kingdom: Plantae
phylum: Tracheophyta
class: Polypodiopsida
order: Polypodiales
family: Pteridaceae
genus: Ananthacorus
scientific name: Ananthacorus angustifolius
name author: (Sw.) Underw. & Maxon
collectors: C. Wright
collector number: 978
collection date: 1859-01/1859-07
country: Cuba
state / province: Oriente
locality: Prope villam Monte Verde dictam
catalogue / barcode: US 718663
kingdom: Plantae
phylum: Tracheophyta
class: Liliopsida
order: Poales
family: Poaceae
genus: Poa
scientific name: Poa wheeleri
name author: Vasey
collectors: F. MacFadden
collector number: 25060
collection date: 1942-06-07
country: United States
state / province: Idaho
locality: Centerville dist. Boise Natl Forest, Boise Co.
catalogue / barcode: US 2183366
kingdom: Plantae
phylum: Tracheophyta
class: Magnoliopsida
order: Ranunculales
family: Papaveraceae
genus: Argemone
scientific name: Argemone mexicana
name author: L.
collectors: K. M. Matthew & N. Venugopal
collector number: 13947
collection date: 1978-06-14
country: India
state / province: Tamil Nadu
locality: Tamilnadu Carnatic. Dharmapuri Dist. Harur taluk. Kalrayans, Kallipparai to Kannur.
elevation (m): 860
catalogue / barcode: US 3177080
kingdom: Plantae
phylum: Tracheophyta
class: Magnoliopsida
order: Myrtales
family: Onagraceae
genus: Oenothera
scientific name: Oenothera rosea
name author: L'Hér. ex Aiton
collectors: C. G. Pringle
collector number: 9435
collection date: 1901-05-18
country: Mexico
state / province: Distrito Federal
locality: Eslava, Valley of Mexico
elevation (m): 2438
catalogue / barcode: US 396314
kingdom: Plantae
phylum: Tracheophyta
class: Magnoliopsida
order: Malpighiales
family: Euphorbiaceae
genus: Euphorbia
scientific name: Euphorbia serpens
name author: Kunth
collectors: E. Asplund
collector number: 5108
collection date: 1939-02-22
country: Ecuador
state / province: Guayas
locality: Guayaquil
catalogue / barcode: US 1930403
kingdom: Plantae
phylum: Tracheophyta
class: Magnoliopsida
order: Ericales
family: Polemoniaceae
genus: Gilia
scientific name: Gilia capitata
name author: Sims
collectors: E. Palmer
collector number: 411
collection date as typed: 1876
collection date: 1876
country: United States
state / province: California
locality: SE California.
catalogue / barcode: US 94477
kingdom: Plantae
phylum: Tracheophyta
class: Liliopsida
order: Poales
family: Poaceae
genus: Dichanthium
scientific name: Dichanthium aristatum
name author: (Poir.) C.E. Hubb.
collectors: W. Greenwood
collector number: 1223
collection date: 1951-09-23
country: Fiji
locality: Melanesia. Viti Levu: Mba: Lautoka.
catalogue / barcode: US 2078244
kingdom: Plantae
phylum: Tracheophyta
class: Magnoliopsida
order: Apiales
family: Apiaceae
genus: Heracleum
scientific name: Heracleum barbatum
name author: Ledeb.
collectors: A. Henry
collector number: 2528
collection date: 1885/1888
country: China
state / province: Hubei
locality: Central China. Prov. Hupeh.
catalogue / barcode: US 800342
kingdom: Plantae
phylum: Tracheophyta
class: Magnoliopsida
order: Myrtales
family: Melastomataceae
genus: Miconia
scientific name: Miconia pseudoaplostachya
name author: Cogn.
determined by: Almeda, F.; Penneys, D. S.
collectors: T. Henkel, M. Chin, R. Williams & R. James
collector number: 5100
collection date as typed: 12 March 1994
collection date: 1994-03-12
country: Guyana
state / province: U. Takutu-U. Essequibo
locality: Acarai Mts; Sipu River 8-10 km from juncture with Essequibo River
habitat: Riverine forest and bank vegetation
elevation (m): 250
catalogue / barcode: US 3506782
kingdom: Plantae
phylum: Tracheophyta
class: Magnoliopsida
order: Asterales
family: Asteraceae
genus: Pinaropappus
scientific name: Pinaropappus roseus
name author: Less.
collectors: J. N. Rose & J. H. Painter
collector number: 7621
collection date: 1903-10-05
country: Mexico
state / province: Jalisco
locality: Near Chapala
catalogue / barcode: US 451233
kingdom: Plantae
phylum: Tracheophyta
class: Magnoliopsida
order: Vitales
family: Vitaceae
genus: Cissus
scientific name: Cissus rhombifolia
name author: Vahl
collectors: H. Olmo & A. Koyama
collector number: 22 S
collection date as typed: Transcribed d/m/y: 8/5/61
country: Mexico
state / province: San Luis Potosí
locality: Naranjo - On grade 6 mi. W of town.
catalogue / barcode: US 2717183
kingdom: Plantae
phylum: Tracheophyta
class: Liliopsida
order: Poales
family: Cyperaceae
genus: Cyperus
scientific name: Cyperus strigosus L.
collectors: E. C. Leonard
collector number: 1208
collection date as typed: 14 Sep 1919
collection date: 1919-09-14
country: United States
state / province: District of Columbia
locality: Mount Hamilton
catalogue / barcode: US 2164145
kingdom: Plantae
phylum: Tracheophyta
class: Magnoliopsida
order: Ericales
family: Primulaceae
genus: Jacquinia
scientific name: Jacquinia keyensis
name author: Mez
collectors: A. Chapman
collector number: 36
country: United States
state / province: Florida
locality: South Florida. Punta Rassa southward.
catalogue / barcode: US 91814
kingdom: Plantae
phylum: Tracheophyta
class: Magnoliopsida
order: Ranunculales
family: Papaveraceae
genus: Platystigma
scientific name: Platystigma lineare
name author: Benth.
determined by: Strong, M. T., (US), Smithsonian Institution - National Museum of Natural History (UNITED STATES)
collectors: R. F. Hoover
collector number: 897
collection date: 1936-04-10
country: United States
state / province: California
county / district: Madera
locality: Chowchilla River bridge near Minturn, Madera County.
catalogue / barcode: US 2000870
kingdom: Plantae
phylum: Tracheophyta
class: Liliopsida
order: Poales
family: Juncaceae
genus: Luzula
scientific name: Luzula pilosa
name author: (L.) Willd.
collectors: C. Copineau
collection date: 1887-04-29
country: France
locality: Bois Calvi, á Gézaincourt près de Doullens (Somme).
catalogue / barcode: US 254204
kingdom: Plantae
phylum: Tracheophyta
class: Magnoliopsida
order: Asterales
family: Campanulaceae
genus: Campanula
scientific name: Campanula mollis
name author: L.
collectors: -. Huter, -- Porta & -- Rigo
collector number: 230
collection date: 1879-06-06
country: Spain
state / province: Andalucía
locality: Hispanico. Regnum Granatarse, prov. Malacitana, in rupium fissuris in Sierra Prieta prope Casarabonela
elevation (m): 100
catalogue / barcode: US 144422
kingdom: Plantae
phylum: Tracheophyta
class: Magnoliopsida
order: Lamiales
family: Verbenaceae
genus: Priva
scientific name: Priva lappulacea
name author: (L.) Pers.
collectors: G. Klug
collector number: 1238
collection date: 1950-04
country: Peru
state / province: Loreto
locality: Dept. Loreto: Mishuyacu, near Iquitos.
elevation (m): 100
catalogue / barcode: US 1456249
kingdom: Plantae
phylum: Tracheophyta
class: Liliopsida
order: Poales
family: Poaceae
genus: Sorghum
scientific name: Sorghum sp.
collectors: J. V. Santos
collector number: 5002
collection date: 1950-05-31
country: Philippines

________________________________________

§ **ENUNCIADO DE LA TAREA**
Copia de nuevo todas las filas de arriba, sin cambiar ni un solo carácter.

§ **RESULTADO DEL EJERCICIO**
kingdom: Plantae
phylum: Tracheophyta
class: Polypodiopsida
order: Polypodiales
family: Pteridaceae
genus: Ananthacorus
scientific name: Ananthacorus angustifolius
name author: (Sw.) Underw. & Maxon
collectors: C. Wright
collector number: 978
collection date: 1859-01/1859-07
country: Cuba
state / province: Oriente
locality: Prope villam Monte Verde dictam
catalogue / barcode: US 718663
kingdom: Plantae
phylum: Tracheophyta
class: Liliopsida
order: Poales
family: Poaceae
genus: Poa
scientific name: Poa wheeleri
name author: Vasey
collectors: F. MacFadden
collector number: 25060
collection date: 1942-06-07
country: United States
state / province: Idaho
locality: Centerville dist. Boise Natl Forest, Boise Co.
catalogue / barcode: US 2183366
kingdom: Plantae
phylum: Tracheophyta
class: Magnoliopsida
order: Ranunculales
family: Papaveraceae
genus: Argemone
scientific name: Argemone mexicana
name author: L.
collectors: K. M. Matthew & N. Venugopal
collector number: 13947
collection date: 1978-06-14
country: India
state / province: Tamil Nadu
locality: Tamilnadu Carnatic. Dharmapuri Dist. Harur taluk. Kalrayans, Kallipparai to Kannur.
elevation (m): 860
catalogue / barcode: US 3177080
kingdom: Plantae
phylum: Tracheophyta
class: Magnoliopsida
order: Myrtales
family: Onagraceae
genus: Oenothera
scientific name: Oenothera rosea
name author: L'Hér. ex Aiton
collectors: C. G. Pringle
collector number: 9435
collection date: 1901-05-18
country: Mexico
state / province: Distrito Federal
locality: Eslava, Valley of Mexico
elevation (m): 2438
catalogue / barcode: US 396314
kingdom: Plantae
phylum: Tracheophyta
class: Magnoliopsida
order: Malpighiales
family: Euphorbiaceae
genus: Euphorbia
scientific name: Euphorbia serpens
name author: Kunth
collectors: E. Asplund
collector number: 5108
collection date: 1939-02-22
country: Ecuador
state / province: Guayas
locality: Guayaquil
catalogue / barcode: US 1930403
kingdom: Plantae
phylum: Tracheophyta
class: Magnoliopsida
order: Ericales
family: Polemoniaceae
genus: Gilia
scientific name: Gilia capitata
name author: Sims
collectors: E. Palmer
collector number: 411
collection date as typed: 1876
collection date: 1876
country: United States
state / province: California
locality: SE California.
catalogue / barcode: US 94477
kingdom: Plantae
phylum: Tracheophyta
class: Liliopsida
order: Poales
family: Poaceae
genus: Dichanthium
scientific name: Dichanthium aristatum
name author: (Poir.) C.E. Hubb.
collectors: W. Greenwood
collector number: 1223
collection date: 1951-09-23
country: Fiji
locality: Melanesia. Viti Levu: Mba: Lautoka.
catalogue / barcode: US 2078244
kingdom: Plantae
phylum: Tracheophyta
class: Magnoliopsida
order: Apiales
family: Apiaceae
genus: Heracleum
scientific name: Heracleum barbatum
name author: Ledeb.
collectors: A. Henry
collector number: 2528
collection date: 1885/1888
country: China
state / province: Hubei
locality: Central China. Prov. Hupeh.
catalogue / barcode: US 800342
kingdom: Plantae
phylum: Tracheophyta
class: Magnoliopsida
order: Myrtales
family: Melastomataceae
genus: Miconia
scientific name: Miconia pseudoaplostachya
name author: Cogn.
determined by: Almeda, F.; Penneys, D. S.
collectors: T. Henkel, M. Chin, R. Williams & R. James
collector number: 5100
collection date as typed: 12 March 1994
collection date: 1994-03-12
country: Guyana
state / province: U. Takutu-U. Essequibo
locality: Acarai Mts; Sipu River 8-10 km from juncture with Essequibo River
habitat: Riverine forest and bank vegetation
elevation (m): 250
catalogue / barcode: US 3506782
kingdom: Plantae
phylum: Tracheophyta
class: Magnoliopsida
order: Asterales
family: Asteraceae
genus: Pinaropappus
scientific name: Pinaropappus roseus
name author: Less.
collectors: J. N. Rose & J. H. Painter
collector number: 7621
collection date: 1903-10-05
country: Mexico
state / province: Jalisco
locality: Near Chapala
catalogue / barcode: US 451233
kingdom: Plantae
phylum: Tracheophyta
class: Magnoliopsida
order: Vitales
family: Vitaceae
genus: Cissus
scientific name: Cissus rhombifolia
name author: Vahl
collectors: H. Olmo & A. Koyama
collector number: 22 S
collection date as typed: Transcribed d/m/y: 8/5/61
country: Mexico
state / province: San Luis Potosí
locality: Naranjo - On grade 6 mi. W of town.
catalogue / barcode: US 2717183
kingdom: Plantae
phylum: Tracheophyta
class: Liliopsida
order: Poales
family: Cyperaceae
genus: Cyperus
scientific name: Cyperus strigosus L.
collectors: E. C. Leonard
collector number: 1208
collection date as typed: 14 Sep 1919
collection date: 1919-09-14
country: United States
state / province: District of Columbia
locality: Mount Hamilton
catalogue / barcode: US 2164145
kingdom: Plantae
phylum: Tracheophyta
class: Magnoliopsida
order: Ericales
family: Primulaceae
genus: Jacquinia
scientific name: Jacquinia keyensis
name author: Mez
collectors: A. Chapman
collector number: 36
country: United States
state / province: Florida
locality: South Florida. Punta Rassa southward.
catalogue / barcode: US 91814
kingdom: Plantae
phylum: Tracheophyta
class: Magnoliopsida
order: Ranunculales
family: Papaveraceae
genus: Platystigma
scientific name: Platystigma lineare
name author: Benth.
determined by: Strong, M. T., (US), Smithsonian Institution - National Museum of Natural History (UNITED STATES)
collectors: R. F. Hoover
collector number: 897
collection date: 1936-04-10
country: United States
state / province: California
county / district: Madera
locality: Chowchilla River bridge near Minturn, Madera County.
catalogue / barcode: US 2000870
kingdom: Plantae
phylum: Tracheophyta
class: Liliopsida
order: Poales
family: Juncaceae
genus: Luzula
scientific name: Luzula pilosa
name author: (L.) Willd.
collectors: C. Copineau
collection date: 1887-04-29
country: France
locality: Bois Calvi, á Gézaincourt près de Doullens (Somme).
catalogue / barcode: US 254204
kingdom: Plantae
phylum: Tracheophyta
class: Magnoliopsida
order: Asterales
family: Campanulaceae
genus: Campanula
scientific name: Campanula mollis
name author: L.
collectors: -. Huter, -- Porta & -- Rigo
collector number: 230
collection date: 1879-06-06
country: Spain
state / province: Andalucía
locality: Hispanico. Regnum Granatarse, prov. Malacitana, in rupium fissuris in Sierra Prieta prope Casarabonela
elevation (m): 100
catalogue / barcode: US 144422
kingdom: Plantae
phylum: Tracheophyta
class: Magnoliopsida
order: Lamiales
family: Verbenaceae
genus: Priva
scientific name: Priva lappulacea
name author: (L.) Pers.
collectors: G. Klug
collector number: 1238
collection date: 1950-04
country: Peru
state / province: Loreto
locality: Dept. Loreto: Mishuyacu, near Iquitos.
elevation (m): 100
catalogue / barcode: US 1456249
kingdom: Plantae
phylum: Tracheophyta
class: Liliopsida
order: Poales
family: Poaceae
genus: Sorghum
scientific name: Sorghum sp.
collectors: J. V. Santos
collector number: 5002
collection date: 1950-05-31
country: Philippines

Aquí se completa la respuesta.